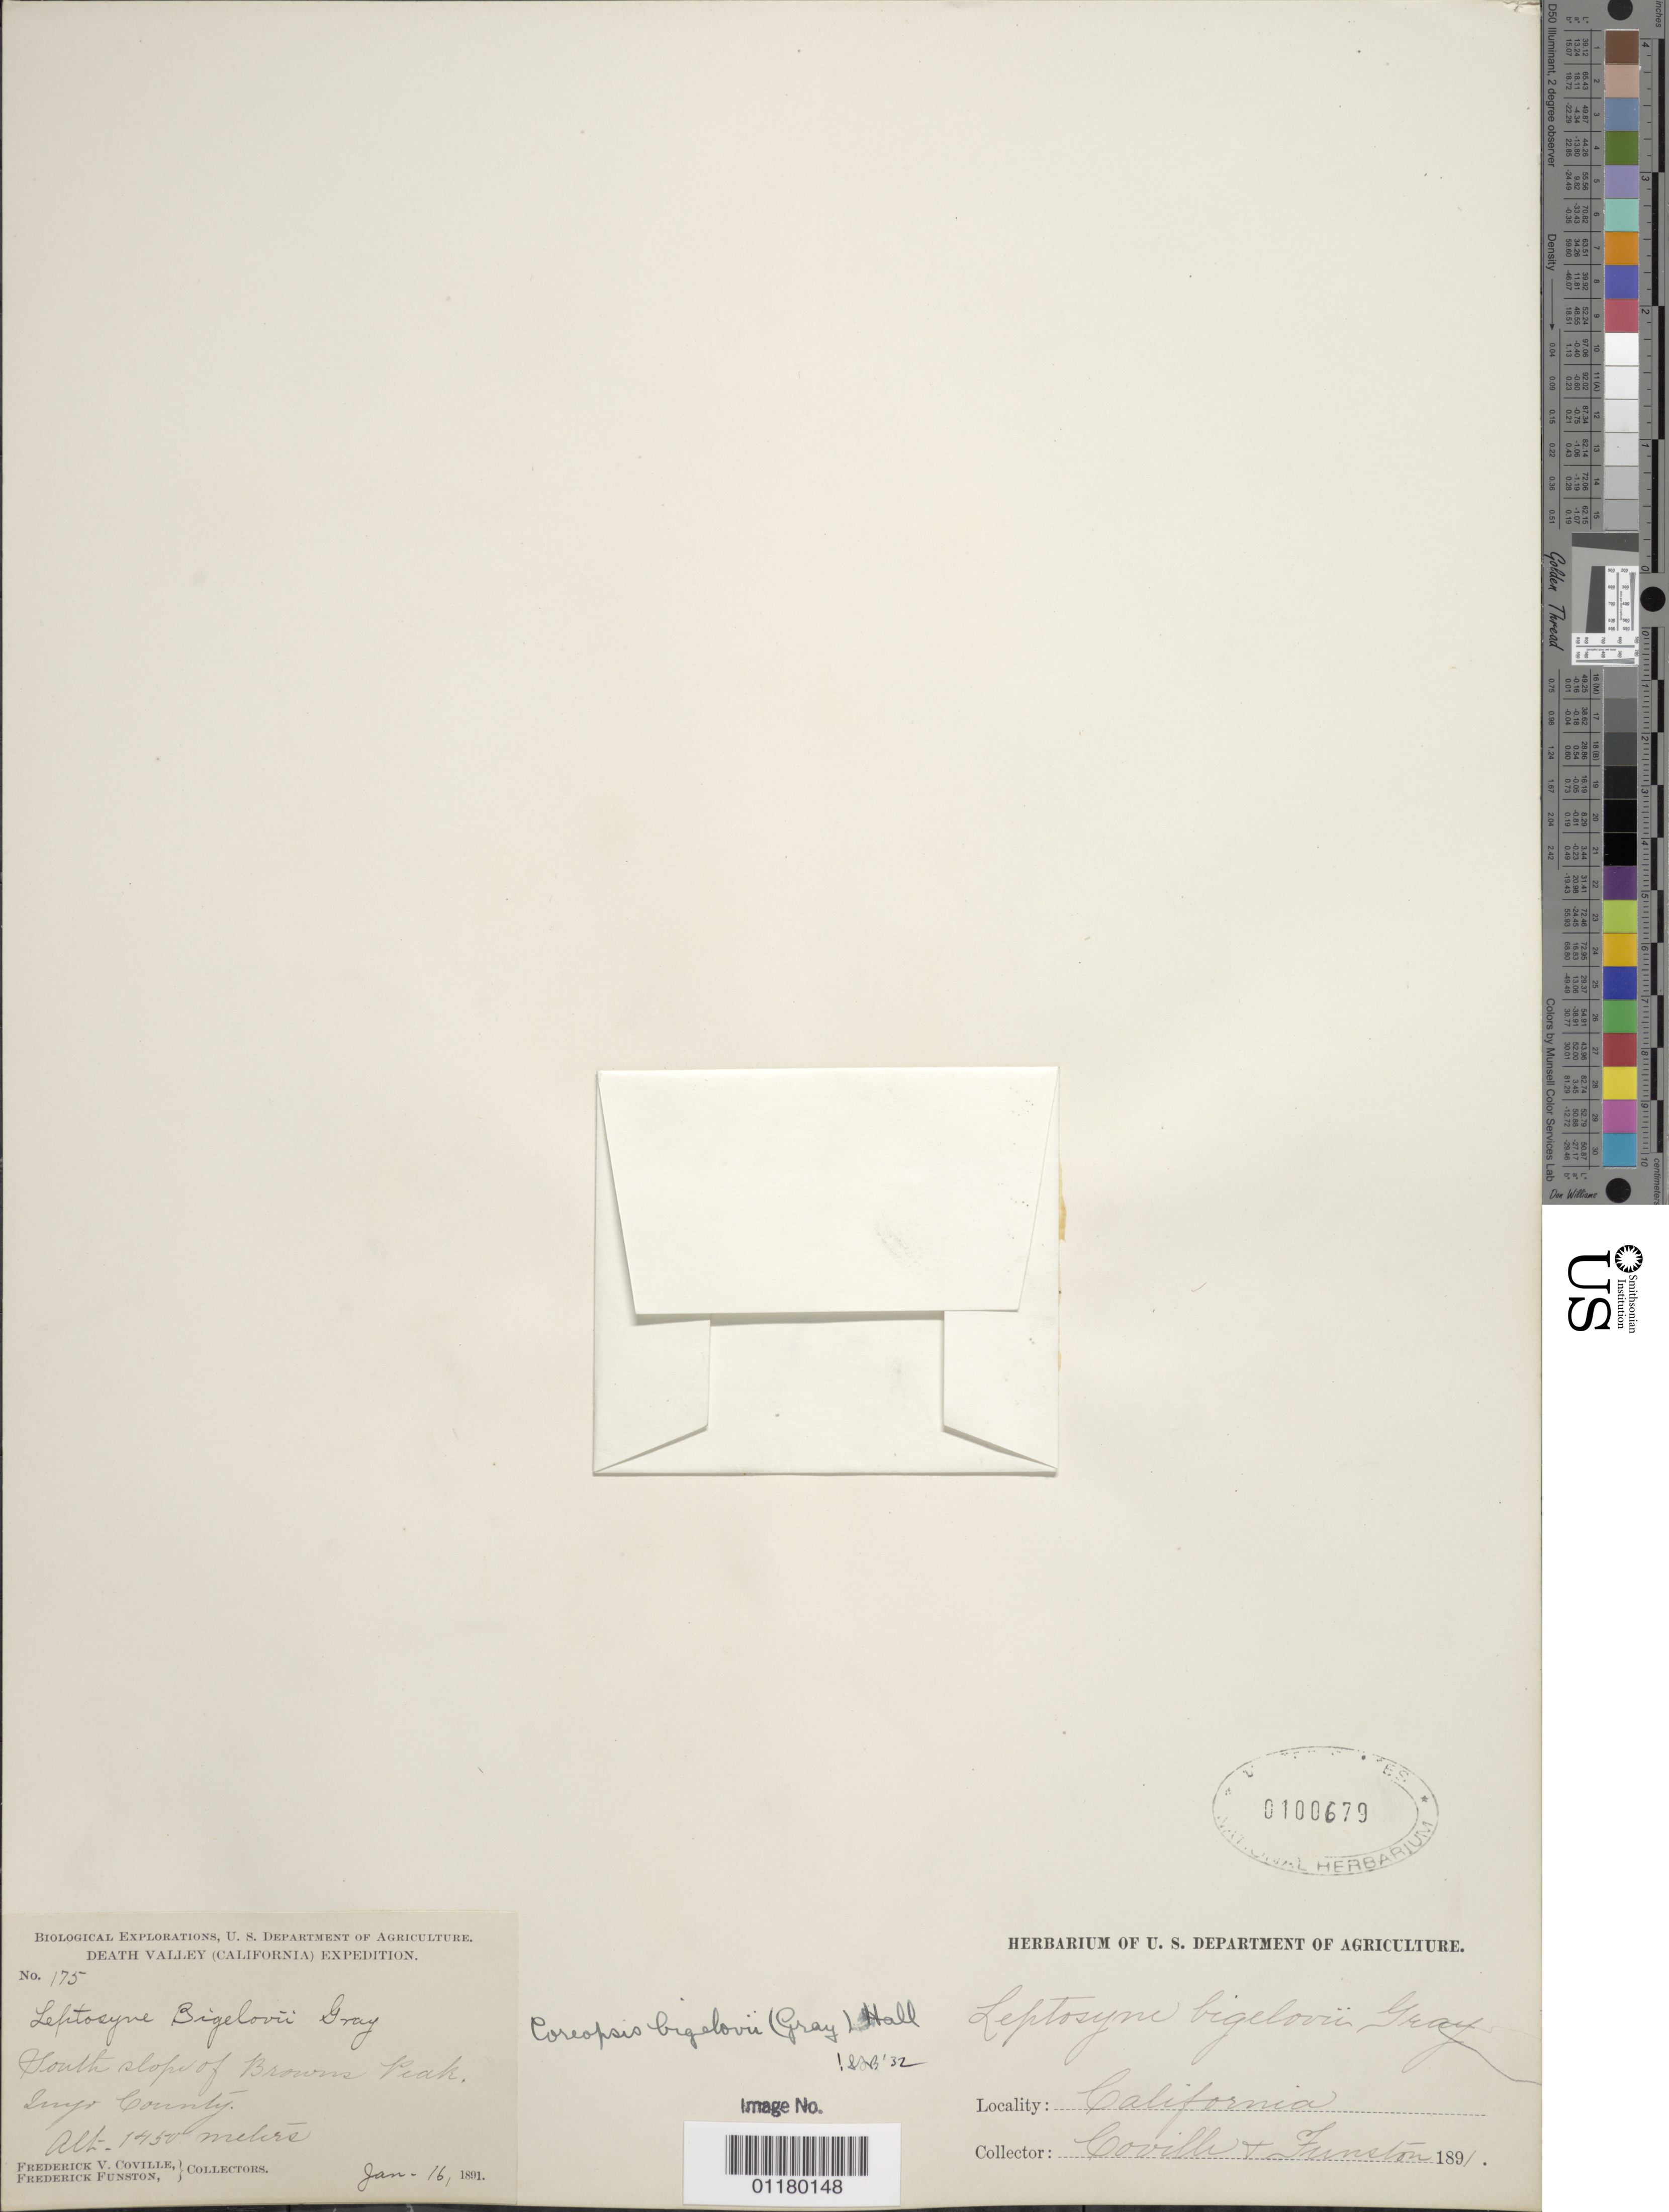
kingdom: Plantae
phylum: Tracheophyta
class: Magnoliopsida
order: Asterales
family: Asteraceae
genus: Coreopsis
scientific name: Coreopsis bigelovii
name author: (A. Gray) Voss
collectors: F. V. Coville & F. Funston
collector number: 175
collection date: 1891-01-16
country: United States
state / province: California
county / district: Inyo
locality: South slope of Brown's Peak.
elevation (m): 1450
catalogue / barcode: US 100679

Problem statement: Starting at the line that contains "genus: Coreopsis" and continuing through the end of the entries, write those lines out again with "locality" renamed to "collection site" and nothing else changed.

The reply:
genus: Coreopsis
scientific name: Coreopsis bigelovii
name author: (A. Gray) Voss
collectors: F. V. Coville & F. Funston
collector number: 175
collection date: 1891-01-16
country: United States
state / province: California
county / district: Inyo
collection site: South slope of Brown's Peak.
elevation (m): 1450
catalogue / barcode: US 100679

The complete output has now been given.